Study text:
──────────

Rand's first major success as a writer came with The Fountainhead in 1943, a romantic and philosophical novel that she wrote over a period of seven years. The novel centers on an uncompromising young architect named Howard Roark, and his struggle against what Rand described as "second-handers"—those who attempt to live through others, placing others above self. It was rejected by twelve publishers before finally being accepted by the Bobbs-Merrill Company on the insistence of editor Archibald Ogden, who threatened to quit if his employer did not publish it. While completing the novel, Rand began taking the prescription amphetamine Benzedrine to fight fatigue. Her use of the drug enabled her to work long hours to meet her deadline for delivering the finished novel to Bobbs-Merrill, but when the book was done she was so exhausted that her doctor ordered two weeks rest. Her continued use of it for several decades also may have contributed to volatile mood swings observed by her associates in later years.
The Fountainhead eventually became a worldwide success, bringing Rand fame and financial security. In 1943, Rand sold the rights for a film version to Warner Brothers, and she returned to Hollywood to write the screenplay. Finishing her work on that screenplay, she was hired by producer Hal Wallis as a screenwriter and script-doctor, and her work for Wallis included the Oscar-nominated Love Letters and You Came Along, along with research for a screenplay based on the development of the atomic bomb. This role gave Rand time to work on other projects, including the publication of her first work of nonfiction, an essay titled "The Only Path to Tomorrow", in the January 1944 edition of Reader's Digest magazine. Rand also outlined and took extensive notes for a nonfiction treatment of her philosophy, although the planned book was never completed.
While working in Hollywood, Rand extended her involvement with free-market and anti-Communist activism. She and her husband purchased a house designed by modernist Richard Neutra and an adjoining ranch. There, Rand entertained figures such as Hazlitt, Morrie Ryskind, Albert Mannheimer and Leonard Read. A visit by Paterson to meet with Rand's California associates led to a final falling out between the two when Paterson made comments that Rand saw as rude to valued political allies, and also revealed that she had refused to do a review of The Fountainhead in the newspaper for which she worked. Despite their break, Rand continued to promote Paterson's The God of the Machine.
While in California, Rand also became involved with the Motion Picture Alliance for the Preservation of American Ideals, a Hollywood anti-Communist group, and wrote articles on the group's behalf.

──────────

Data to examine:
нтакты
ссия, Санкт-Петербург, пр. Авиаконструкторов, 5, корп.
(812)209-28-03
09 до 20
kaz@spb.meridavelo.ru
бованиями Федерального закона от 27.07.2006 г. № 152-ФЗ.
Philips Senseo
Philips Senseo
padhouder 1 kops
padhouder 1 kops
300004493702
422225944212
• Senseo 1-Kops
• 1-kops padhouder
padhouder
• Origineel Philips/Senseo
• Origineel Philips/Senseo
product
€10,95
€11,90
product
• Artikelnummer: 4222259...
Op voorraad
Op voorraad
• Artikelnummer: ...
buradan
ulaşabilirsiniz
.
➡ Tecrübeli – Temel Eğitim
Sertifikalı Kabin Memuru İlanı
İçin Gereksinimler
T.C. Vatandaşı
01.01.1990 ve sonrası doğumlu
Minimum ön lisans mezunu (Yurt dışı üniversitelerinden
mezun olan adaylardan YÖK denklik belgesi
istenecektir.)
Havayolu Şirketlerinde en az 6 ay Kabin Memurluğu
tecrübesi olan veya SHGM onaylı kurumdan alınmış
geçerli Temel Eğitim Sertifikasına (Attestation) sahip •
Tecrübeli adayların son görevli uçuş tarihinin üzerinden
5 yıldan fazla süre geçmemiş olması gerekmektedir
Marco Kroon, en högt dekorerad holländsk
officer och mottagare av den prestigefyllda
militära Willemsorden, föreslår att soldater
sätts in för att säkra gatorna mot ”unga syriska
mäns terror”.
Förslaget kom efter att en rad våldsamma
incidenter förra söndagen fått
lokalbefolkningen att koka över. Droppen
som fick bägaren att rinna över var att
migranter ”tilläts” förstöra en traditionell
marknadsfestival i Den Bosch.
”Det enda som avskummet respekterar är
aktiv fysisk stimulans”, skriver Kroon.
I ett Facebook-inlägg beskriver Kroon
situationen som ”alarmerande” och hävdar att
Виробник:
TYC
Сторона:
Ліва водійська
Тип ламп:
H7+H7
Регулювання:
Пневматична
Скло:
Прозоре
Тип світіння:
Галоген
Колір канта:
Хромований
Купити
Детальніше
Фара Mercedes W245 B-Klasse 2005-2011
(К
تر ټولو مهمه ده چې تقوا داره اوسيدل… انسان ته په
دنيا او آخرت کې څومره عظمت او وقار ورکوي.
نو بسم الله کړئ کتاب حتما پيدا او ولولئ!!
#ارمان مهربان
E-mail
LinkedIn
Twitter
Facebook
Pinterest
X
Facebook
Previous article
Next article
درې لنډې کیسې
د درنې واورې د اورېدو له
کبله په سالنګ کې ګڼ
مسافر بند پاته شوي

──────────

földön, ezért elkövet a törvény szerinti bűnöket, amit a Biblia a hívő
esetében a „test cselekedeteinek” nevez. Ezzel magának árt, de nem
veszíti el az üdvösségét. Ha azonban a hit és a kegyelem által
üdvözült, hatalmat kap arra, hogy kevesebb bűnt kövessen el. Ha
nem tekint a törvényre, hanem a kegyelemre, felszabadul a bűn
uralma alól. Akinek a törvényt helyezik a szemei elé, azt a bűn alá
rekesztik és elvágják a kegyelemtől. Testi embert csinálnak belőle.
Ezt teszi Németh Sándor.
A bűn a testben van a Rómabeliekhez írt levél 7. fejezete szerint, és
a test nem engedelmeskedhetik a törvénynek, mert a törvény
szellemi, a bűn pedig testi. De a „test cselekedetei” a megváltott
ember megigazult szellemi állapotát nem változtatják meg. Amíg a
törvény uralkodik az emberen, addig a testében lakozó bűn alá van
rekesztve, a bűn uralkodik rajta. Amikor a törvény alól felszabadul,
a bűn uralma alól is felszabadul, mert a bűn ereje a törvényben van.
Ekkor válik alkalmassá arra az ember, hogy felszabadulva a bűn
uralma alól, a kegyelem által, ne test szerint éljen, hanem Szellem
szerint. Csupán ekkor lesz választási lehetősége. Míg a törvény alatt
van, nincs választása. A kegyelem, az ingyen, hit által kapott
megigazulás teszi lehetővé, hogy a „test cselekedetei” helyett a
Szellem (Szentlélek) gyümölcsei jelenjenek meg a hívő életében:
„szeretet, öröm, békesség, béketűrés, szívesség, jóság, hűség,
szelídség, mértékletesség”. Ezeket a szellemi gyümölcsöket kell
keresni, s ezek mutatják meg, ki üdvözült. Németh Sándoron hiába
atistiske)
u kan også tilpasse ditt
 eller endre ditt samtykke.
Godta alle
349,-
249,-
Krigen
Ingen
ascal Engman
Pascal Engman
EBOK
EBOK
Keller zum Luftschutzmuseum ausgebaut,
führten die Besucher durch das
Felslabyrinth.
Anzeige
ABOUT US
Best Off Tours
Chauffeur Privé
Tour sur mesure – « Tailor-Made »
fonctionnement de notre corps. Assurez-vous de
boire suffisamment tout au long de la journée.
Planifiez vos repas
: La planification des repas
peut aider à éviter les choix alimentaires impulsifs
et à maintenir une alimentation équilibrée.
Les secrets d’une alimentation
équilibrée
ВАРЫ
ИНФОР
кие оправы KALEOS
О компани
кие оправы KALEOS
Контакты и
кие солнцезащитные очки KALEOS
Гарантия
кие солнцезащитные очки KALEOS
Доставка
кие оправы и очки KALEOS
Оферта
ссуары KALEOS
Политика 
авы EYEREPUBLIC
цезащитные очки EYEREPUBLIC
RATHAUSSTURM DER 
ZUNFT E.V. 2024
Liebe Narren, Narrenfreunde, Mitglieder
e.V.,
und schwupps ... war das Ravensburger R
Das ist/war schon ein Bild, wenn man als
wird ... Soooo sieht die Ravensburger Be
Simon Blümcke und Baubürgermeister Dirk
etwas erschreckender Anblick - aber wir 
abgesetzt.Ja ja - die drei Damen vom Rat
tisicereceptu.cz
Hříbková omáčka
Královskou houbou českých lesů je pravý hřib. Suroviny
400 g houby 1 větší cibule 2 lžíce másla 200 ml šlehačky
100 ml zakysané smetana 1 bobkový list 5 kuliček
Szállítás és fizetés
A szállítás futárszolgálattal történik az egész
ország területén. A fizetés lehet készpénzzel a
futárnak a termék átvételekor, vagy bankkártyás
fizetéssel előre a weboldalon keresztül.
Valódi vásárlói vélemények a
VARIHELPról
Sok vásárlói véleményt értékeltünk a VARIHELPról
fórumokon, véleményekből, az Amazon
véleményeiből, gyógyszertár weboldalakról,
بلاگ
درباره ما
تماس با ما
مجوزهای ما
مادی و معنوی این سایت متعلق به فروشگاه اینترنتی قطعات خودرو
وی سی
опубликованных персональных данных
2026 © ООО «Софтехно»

──────────

Using the text on Rand's writing career, explain what caused the final falling out between Rand and Paterson.

Problem solution:
During a visit to meet Rand's California associates, Paterson made comments that Rand considered rude to valued political allies. Paterson also revealed that she had refused to review The Fountainhead in the newspaper she worked for.